I don’t understand WHY we don’t have more kickass grannies in this genre. Regardless of my age, I can’t wait to sink my teeth into these Mrs Pollifax books I just saw being recommended above. Thanks for this wonderful post, Ms Moore.
Spriggana
March 16, 2015 @ 7:53 pm
And one more tilte to look for had been announced today: Gentleman Jole and the Red Queen by Lois McMaster Bujold.
Quoting her words:
“(…) a new Cordelia Vorkosigan novel has been sold to Baen Books for publication, tentatively, in February of 2016.
It is not a war story. It is about grownups.”
The title suggests that it could be set on Sergyar while Cordelia had been a Vicereine there.
Sue
March 21, 2015 @ 1:00 am
Remnant Population by Elizabeth Moon.
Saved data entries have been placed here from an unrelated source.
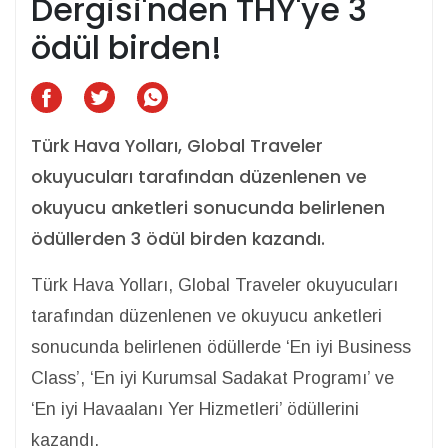
Dergisi'nden THY'ye 3
ödül birden!
Türk Hava Yolları, Global Traveler
okuyucuları tarafından düzenlenen ve
okuyucu anketleri sonucunda belirlenen
ödüllerden 3 ödül birden kazandı.
Türk Hava Yolları, Global Traveler okuyucuları
tarafından düzenlenen ve okuyucu anketleri
sonucunda belirlenen ödüllerde ‘En iyi Business
Class’, ‘En iyi Kurumsal Sadakat Programı’ ve
‘En iyi Havaalanı Yer Hizmetleri’ ödüllerini
kazandı.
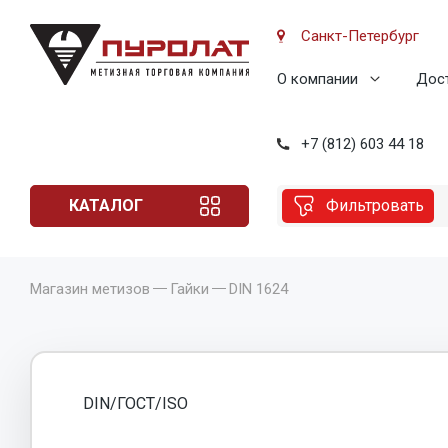
Санкт-Петербург
О компании
Дост
+7 (812) 603 44 18
КАТАЛОГ
Фильтровать
Магазин метизов
Гайки
DIN 1624
DIN/ГОСТ/ISO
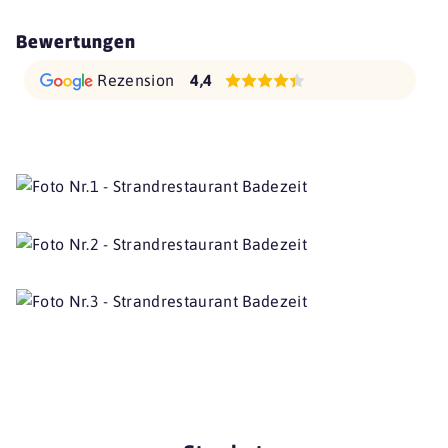
Bewertungen
Rezension
4,4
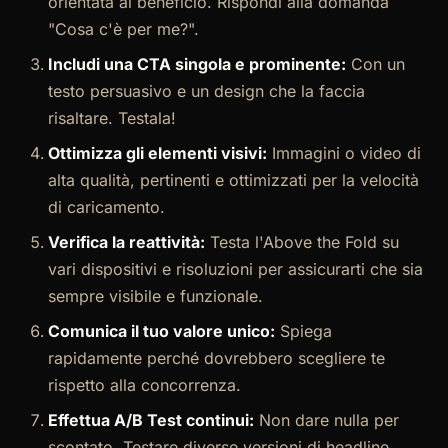
orientata al beneficio. Rispondi alla domanda
"Cosa c'è per me?".
Includi una CTA singola e prominente:
Con un
testo persuasivo e un design che la faccia
risaltare. Testala!
Ottimizza gli elementi visivi:
Immagini o video di
alta qualità, pertinenti e ottimizzati per la velocità
di caricamento.
Verifica la reattività:
Testa l'Above the Fold su
vari dispositivi e risoluzioni per assicurarti che sia
sempre visibile e funzionale.
Comunica il tuo valore unico:
Spiega
rapidamente perché dovrebbero scegliere te
rispetto alla concorrenza.
Effettua A/B Test continui:
Non dare nulla per
scontato. Testare diverse versioni di headline,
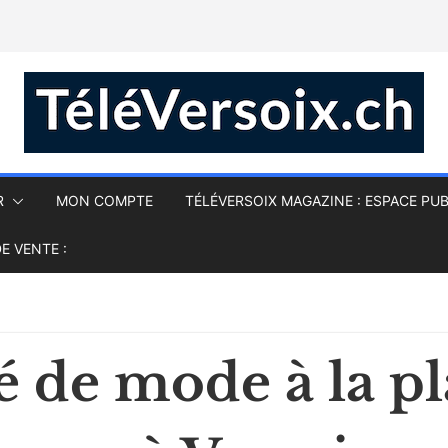
R
MON COMPTE
TÉLÉVERSOIX MAGAZINE : ESPACE PUB
E VENTE :
é de mode à la p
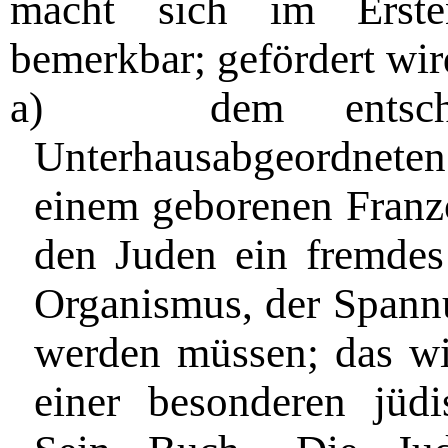
macht sich im Erste
bemerkbar; gefördert wir
a)
dem entsc
Unterhausabgeordnet
einem geborenen Franzo
den Juden ein fremdes
Organismus, der Spannun
werden müssen; das wi
einer besonderen jüdis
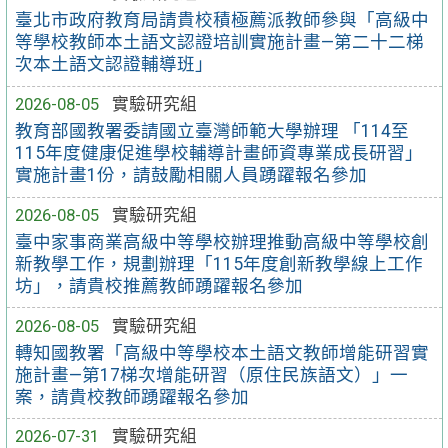
臺北市政府教育局請貴校積極薦派教師參與「高級中
等學校教師本土語文認證培訓實施計畫—第二十二梯
次本土語文認證輔導班」
2026-08-05
實驗研究組
教育部國教署委請國立臺灣師範大學辦理 「114至
115年度健康促進學校輔導計畫師資專業成長研習」
實施計畫1份，請鼓勵相關人員踴躍報名參加
2026-08-05
實驗研究組
臺中家事商業高級中等學校辦理推動高級中等學校創
新教學工作，規劃辦理「115年度創新教學線上工作
坊」，請貴校推薦教師踴躍報名參加
2026-08-05
實驗研究組
轉知國教署「高級中等學校本土語文教師增能研習實
施計畫—第17梯次增能研習（原住民族語文）」一
案，請貴校教師踴躍報名參加
2026-07-31
實驗研究組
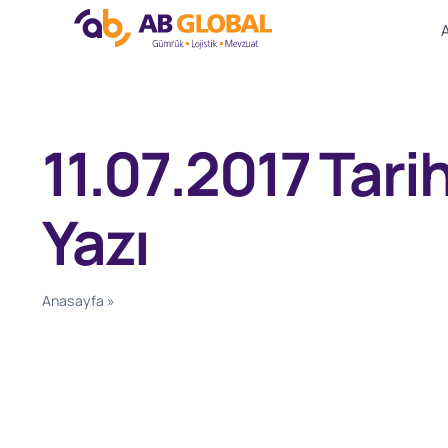
Skip
to
content
11.07.2017 Tarih
Yazı
Anasayfa
»
11.07.2017 Tarihli 75901 Sayılı Yazı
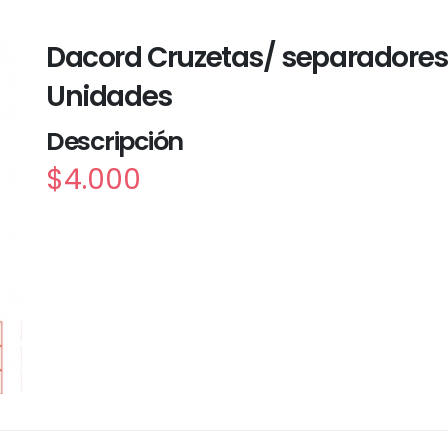
Dacord Cruzetas/ separadores
Unidades
Descripción
$4.000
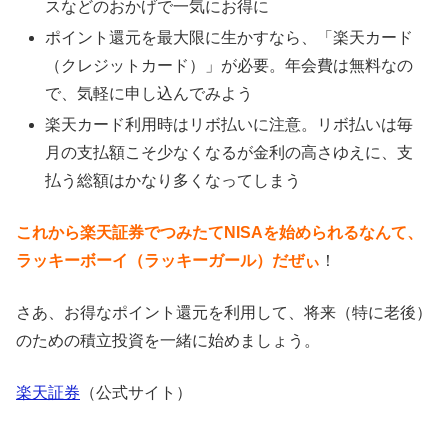
スなどのおかげで一気にお得に
ポイント還元を最大限に生かすなら、「楽天カード
（クレジットカード）」が必要。年会費は無料なの
で、気軽に申し込んでみよう
楽天カード利用時はリボ払いに注意。リボ払いは毎
月の支払額こそ少なくなるが金利の高さゆえに、支
払う総額はかなり多くなってしまう
これから楽天証券でつみたてNISAを始められるなんて、
ラッキーボーイ（ラッキーガール）だぜぃ
！
さあ、お得なポイント還元を利用して、将来（特に老後）
のための積立投資を一緒に始めましょう。
楽天証券
（公式サイト）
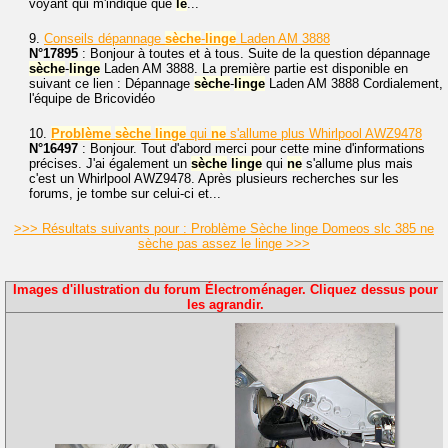
voyant qui m'indique que
le
...
9.
Conseils dépannage
sèche
-
linge
Laden AM 3888
N°17895
: Bonjour à toutes et à tous. Suite de la question dépannage
sèche
-
linge
Laden AM 3888. La première partie est disponible en
suivant ce lien : Dépannage
sèche
-
linge
Laden AM 3888 Cordialement,
l'équipe de Bricovidéo
10.
Problème
sèche
linge
qui
ne
s'allume plus Whirlpool AWZ9478
N°16497
: Bonjour. Tout d'abord merci pour cette mine d'informations
précises. J'ai également un
sèche
linge
qui
ne
s'allume plus mais
c'est un Whirlpool AWZ9478. Après plusieurs recherches sur les
forums, je tombe sur celui-ci et...
>>> Résultats suivants pour : Problème Sèche linge Domeos slc 385 ne
sèche pas assez le linge >>>
Images d'illustration du forum Électroménager. Cliquez dessus pour
les agrandir.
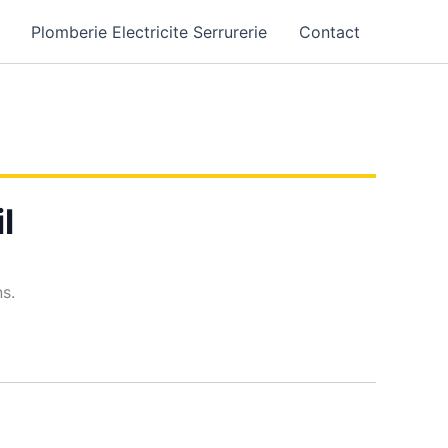
Plomberie Electricite Serrurerie
Contact
l
ns.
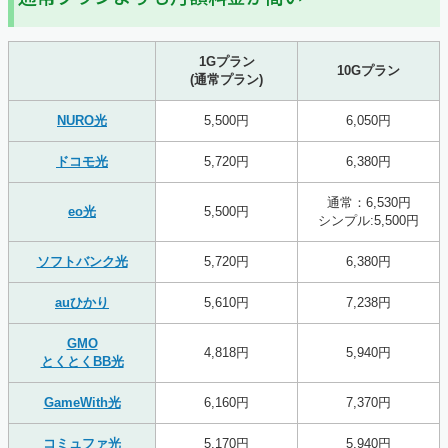
1Gプラン
10Gプラン
(通常プラン)
NURO光
5,500円
6,050円
ドコモ光
5,720円
6,380円
通常：6,530円
eo光
5,500円
シンプル:5,500円
ソフトバンク光
5,720円
6,380円
auひかり
5,610円
7,238円
GMO
4,818円
5,940円
とくとくBB光
GameWith光
6,160円
7,370円
コミュファ光
5,170円
5,940円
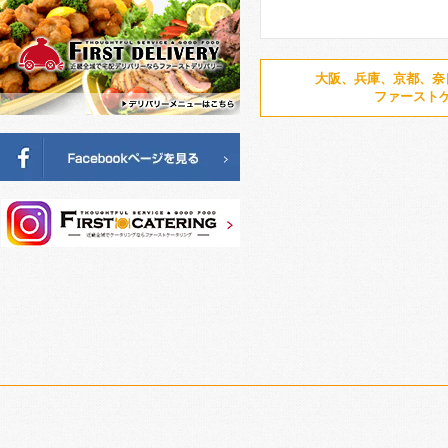
大阪、兵庫、京都、奈
ファースト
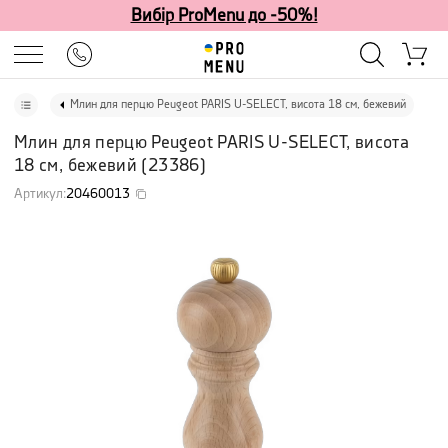
Вибір ProMenu до -50%!
Млин для перцю Peugeot PARIS U-SELECT, висота 18 см, бежевий
Млин для перцю Peugeot PARIS U-SELECT, висота
18 см, бежевий
(
23386
)
Артикул
:
20460013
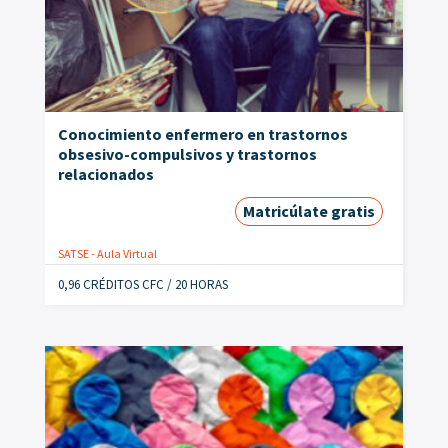
Conocimiento enfermero en trastornos
obsesivo-compulsivos y trastornos
relacionados
Matricúlate gratis
SATSE - Aula Virtual
0,96 CRÉDITOS CFC / 20 HORAS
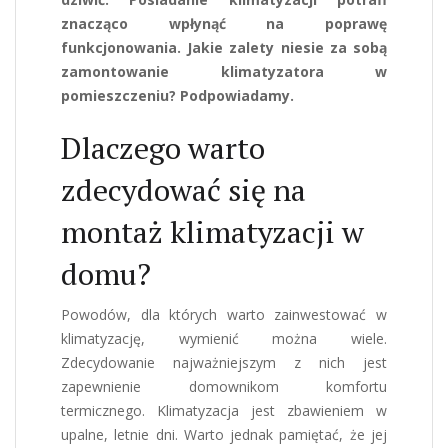
znacząco wpłynąć na poprawę
funkcjonowania. Jakie zalety niesie za sobą
zamontowanie klimatyzatora w
pomieszczeniu? Podpowiadamy.
Dlaczego warto
zdecydować się na
montaż klimatyzacji w
domu?
Powodów, dla których warto zainwestować w
klimatyzację, wymienić można wiele.
Zdecydowanie najważniejszym z nich jest
zapewnienie domownikom komfortu
termicznego. Klimatyzacja jest zbawieniem w
upalne, letnie dni. Warto jednak pamiętać, że jej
Science fiction that specifically deals with a story about what happens when a woman gets old. Quite a different kind of book, and very much worth reading.
Also, Elizabeth Moon wrote the Vatta’s War series of books. The main character is younger, but she has an Aunt Grace who is the matriarch of the family, and she plays a pivotal, intelligent, action role in the main story (primarily in the final book). This is a good series; I always say that it is not quite Lois McMaster Bujold, but it gets close.
I can’t wait to read the new Lois McMaster Bujuold book either. I do love how her characters are allowed to age, grow, and even die. Cordelia is only going to grow more interesting and complex with age. The real life insights that Lois puts into all of her characters, whether SF or fantasy, are special gifts to us readers.